Author : Elizabeth Neiman
Publisher : University of Wales Press
Page : 322 pages
File Size : 15,35 MB
Release : 2019-02-15
Category : Literary Criticism
ISBN : 1786833689
This project has several distinctive features. The first is statistical analysis of publishing records for all British novels (Minerva and otherwise) published between 1780 and 1829 (data are compiled from James Raven’s and Peter Garside’s The English Novel, 1770-1829: a Bibliographical Survey of Prose Fiction Published in the British Isles). This analysis confirms that Minerva novelists are more prolific than most female novelists in the period.

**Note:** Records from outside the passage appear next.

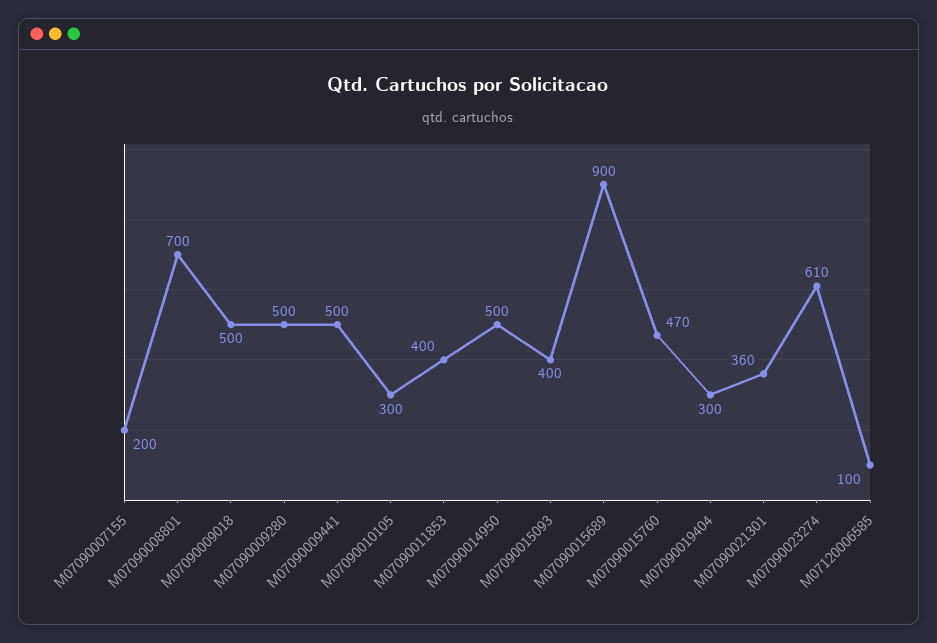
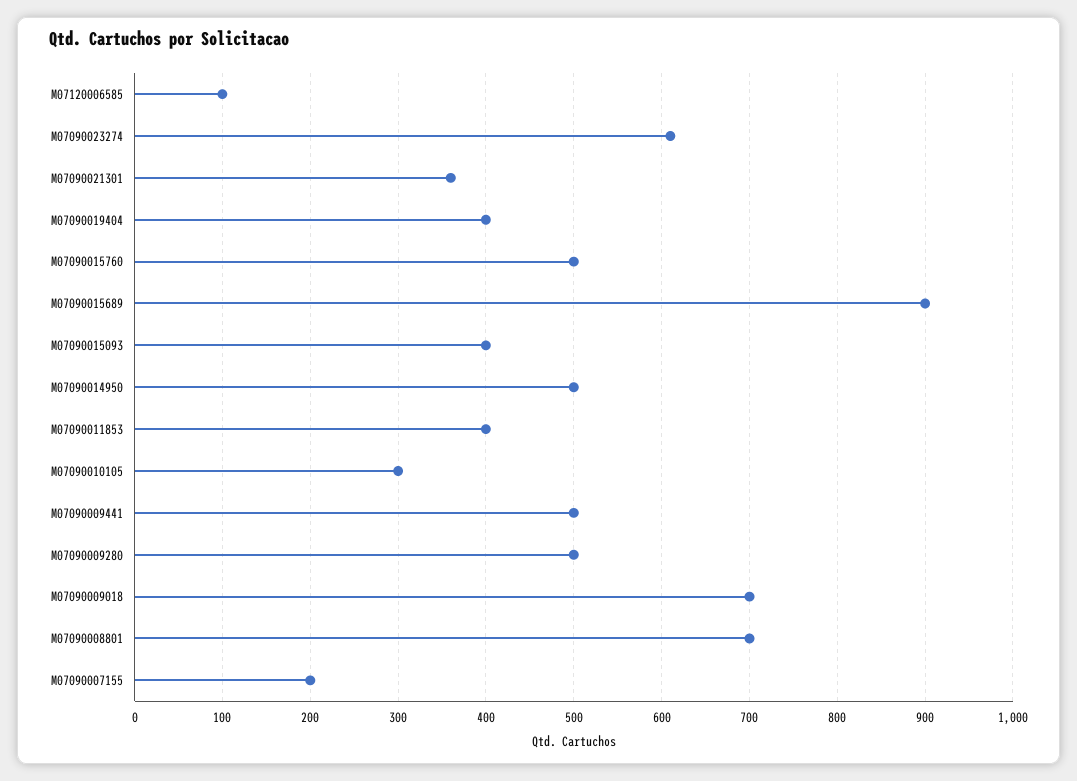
  {
    "M07090007155": 200,
    "M07090008801": 700,
-   "M07090009018": 500,
+   "M07090009018": 700,
    "M07090009280": 500,
    "M07090009441": 500,
    "M07090010105": 300,
    "M07090011853": 400,
    "M07090014950": 500,
    "M07090015093": 400,
    "M07090015689": 900,
-   "M07090015760": 470,
+   "M07090015760": 500,
-   "M07090019404": 300,
+   "M07090019404": 400,
    "M07090021301": 360,
    "M07090023274": 610,
    "M07120006585": 100
  }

It is rarely noted that Minerva novelists also often publish on occasion with other presses, something to which the data calls attention. The book’s scope and content challenges an anachronism that still permeates studies of the Romantic era. Minerva’s Gothics restores a forgotten pathway between first-generation Romantic reactions to popular print culture and Percy Shelley’s influential conceptualization of the poet.